Don't forget about us, eh?: If there is an eastern team that takes the attention from the Dodgers and Angels, it figures not to be the Yankees or Red Sox, but the Toronto Blue Jays. It looks like the northerners have acquired knuckleballer and Cy Young winner R.A. Dickey from the Mets. This will gave them a rotation of Josh Johnson, Dickey, and Mark Buehrle up front with sluggers Jose Bautista and Edwin Encarnacion, and speedster Jose Reyes. Think about this. The Yankees and Red Sox still figure to be good, Baltimore made the playoffs last year, Tampa Bay was in it until the end, and now Toronto has stocked up. Maybe they will all beat each other up and the Angels and Dodgers will dominate.

Going bowling: Every year for the last few years, I've set out to rank all of college football's bowl games from best to worst. I haven't succeeded because there are so many (35 this year in about three weeks). However, if I fail again, I wish to note that the first bowl game of the season may turn out to be the best. Arizona beat Nevada 49-48 in the New Mexico Bowl, and scored 14 points in the final minute to do it. A touchdown, onside kick recovery, and another TD give the Wildcats the victory. It was Arizona's only lead of the game.

More bowl: The game featured one player on each team that went to the same high school in Grass Valley, where I now work. Arizona's Dan Pettinato and Nevada's Zach Vallejo grew up playing football together, going as far back as sixth grade, and both were stars at Nevada Union. Pettinato's team won, and his name was mentioned three times on ESPN. Vallejo is sitting out this year and did not play. Cool story, though. I talked to them both by phone the day before the game.

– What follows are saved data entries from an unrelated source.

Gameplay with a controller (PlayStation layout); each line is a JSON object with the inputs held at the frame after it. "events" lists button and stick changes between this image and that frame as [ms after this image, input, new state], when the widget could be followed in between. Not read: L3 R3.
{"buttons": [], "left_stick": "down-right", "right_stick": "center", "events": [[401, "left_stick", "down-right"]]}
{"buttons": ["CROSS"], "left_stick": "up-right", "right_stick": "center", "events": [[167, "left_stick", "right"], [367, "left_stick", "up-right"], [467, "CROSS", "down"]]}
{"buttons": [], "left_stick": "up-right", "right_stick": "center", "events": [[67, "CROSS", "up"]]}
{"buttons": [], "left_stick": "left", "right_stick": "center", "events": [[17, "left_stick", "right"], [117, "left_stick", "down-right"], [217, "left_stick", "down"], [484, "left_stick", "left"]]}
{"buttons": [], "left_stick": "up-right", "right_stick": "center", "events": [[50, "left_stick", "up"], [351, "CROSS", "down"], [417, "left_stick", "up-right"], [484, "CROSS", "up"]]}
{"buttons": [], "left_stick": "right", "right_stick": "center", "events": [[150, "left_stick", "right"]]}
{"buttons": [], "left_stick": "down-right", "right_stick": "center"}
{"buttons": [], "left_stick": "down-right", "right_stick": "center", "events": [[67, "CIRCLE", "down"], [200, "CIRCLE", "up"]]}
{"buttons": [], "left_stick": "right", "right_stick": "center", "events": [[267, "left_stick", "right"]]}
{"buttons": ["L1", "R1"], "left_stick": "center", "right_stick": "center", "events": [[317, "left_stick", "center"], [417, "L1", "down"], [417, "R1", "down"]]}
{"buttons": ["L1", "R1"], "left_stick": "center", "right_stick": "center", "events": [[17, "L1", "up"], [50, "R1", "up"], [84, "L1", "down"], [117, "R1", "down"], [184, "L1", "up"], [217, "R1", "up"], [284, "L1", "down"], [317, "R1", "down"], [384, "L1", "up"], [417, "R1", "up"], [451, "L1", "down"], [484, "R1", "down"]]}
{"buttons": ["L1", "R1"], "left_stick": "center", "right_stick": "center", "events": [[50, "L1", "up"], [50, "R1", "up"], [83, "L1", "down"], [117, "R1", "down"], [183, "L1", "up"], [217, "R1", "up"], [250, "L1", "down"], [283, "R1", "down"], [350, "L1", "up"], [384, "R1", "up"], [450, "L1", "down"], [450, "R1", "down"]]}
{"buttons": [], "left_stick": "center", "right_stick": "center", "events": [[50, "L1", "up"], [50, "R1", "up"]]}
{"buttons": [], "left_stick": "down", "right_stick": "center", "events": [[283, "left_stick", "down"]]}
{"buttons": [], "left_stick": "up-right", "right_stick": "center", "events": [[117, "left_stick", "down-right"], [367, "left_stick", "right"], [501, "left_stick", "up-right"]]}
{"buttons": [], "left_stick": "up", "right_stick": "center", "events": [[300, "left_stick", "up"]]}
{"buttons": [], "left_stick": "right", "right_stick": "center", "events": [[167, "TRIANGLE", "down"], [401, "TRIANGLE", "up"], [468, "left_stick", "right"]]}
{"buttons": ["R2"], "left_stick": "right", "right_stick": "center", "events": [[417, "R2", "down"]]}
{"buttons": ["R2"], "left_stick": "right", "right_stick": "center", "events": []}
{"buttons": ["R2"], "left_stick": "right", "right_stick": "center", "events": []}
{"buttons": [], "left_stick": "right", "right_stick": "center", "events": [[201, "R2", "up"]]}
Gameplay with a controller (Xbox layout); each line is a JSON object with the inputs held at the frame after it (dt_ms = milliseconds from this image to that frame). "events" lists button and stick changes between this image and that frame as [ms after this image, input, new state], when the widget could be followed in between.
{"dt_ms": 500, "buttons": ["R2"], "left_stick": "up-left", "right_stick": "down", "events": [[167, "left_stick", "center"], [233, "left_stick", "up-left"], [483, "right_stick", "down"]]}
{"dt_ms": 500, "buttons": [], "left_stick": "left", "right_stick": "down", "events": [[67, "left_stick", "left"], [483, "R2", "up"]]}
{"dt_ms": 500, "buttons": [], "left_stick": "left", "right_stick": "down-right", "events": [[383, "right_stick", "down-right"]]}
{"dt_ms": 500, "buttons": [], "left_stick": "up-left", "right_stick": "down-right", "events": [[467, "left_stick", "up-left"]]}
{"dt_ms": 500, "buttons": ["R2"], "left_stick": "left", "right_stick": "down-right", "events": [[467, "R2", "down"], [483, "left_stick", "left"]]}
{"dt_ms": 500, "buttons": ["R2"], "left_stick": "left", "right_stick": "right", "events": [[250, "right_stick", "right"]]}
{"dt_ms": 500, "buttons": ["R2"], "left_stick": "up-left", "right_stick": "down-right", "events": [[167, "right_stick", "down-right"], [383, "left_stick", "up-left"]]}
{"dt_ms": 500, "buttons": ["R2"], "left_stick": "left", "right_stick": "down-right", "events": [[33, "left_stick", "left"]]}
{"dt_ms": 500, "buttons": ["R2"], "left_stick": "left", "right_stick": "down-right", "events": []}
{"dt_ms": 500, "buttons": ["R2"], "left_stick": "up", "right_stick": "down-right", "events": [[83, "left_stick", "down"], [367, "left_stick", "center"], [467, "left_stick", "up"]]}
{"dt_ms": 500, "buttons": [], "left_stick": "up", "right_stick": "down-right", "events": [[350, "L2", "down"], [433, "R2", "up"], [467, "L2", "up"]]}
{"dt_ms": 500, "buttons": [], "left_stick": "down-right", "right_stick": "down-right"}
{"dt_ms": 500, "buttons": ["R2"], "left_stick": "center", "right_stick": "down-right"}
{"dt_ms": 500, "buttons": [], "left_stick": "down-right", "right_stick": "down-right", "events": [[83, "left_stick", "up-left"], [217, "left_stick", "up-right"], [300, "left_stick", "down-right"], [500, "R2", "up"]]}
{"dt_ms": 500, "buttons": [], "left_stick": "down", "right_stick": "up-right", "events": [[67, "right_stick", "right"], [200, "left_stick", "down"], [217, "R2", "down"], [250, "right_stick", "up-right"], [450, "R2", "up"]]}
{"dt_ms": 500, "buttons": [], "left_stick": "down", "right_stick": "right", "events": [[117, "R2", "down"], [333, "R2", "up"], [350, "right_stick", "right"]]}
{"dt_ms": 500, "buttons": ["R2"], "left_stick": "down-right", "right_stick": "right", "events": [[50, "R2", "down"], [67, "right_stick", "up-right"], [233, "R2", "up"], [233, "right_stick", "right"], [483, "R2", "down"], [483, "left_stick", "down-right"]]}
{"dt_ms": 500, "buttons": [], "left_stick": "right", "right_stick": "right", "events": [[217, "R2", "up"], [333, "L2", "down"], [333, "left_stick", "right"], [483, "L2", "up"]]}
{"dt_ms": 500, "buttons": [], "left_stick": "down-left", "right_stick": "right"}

We interrupt this program...: It's the proper call I suppose, but in this day and age I'm not so sure anymore. When President Obama spoke from Newtown Sunday night, NBC carried the speech live, and moved the Sunday Night Football game to CNBC. The speech was only about 15 minutes, and the game was moved back to the main network when Mr. Obama concluded. The networks still want to be the place to turn when news breaks, but with so many other choices out there, it seems kind of pointless. NBC could have kept the game on, with a crawl telling people the speech was on MSNBC or CNBC. No real harm done here, but I think the choice was made the way it was, because that's always how they've done things.

Live from New York...: I don't mean to sound insensitive, but I didn't understand the open of Saturday Night Live this weekend. Instead of a comedic sketch (usually political but not always), they just had a children's choir singing Silent Night, and then at the end, all the children said the signature line, “Live from New York, It's Saturday Night.” There was no reference made to the school shooting, but I'm sure that was the idea. It seemed odd, though, and there was no mention of the shootings at all in the show, not even during the 'Weekend Update' news segment.

More SNL: After the odd open, the show, hosted by Martin Short with musical guest Paul McCartney, was one of the funniest in a very long time. Even my mom said so when I talked to her on Sunday. Sketches included an appearance from Alec Baldwin as Tony Bennett, with Short playing Bennett's brother, and one where Short and McCartney are auditioning for a talent show, but Short wouldn't let McCartney sing. The children that sang in the open were back when McCartney sang 'Wonderful Christmastime' toward the end of the show.

Oh me, oh Mayan: Last year, we had the old guy from Family Radio saying the world was going to end. Now we can find out if the Mayan calendar is right. You know the story by now, the Mayan calendar ends at the winter solstice of 2012, which is Friday. There was even a movie about it (which maybe I should rent this week with time running out and all). Having just watched Ken Burns' The Dust Bowl on PBS, if this is the end, all I can say is what Woody Guthrie wrote and sang when they thought the world was ending in Oklahoma in the 1930s—So Long. It's Been Good To Know Ya.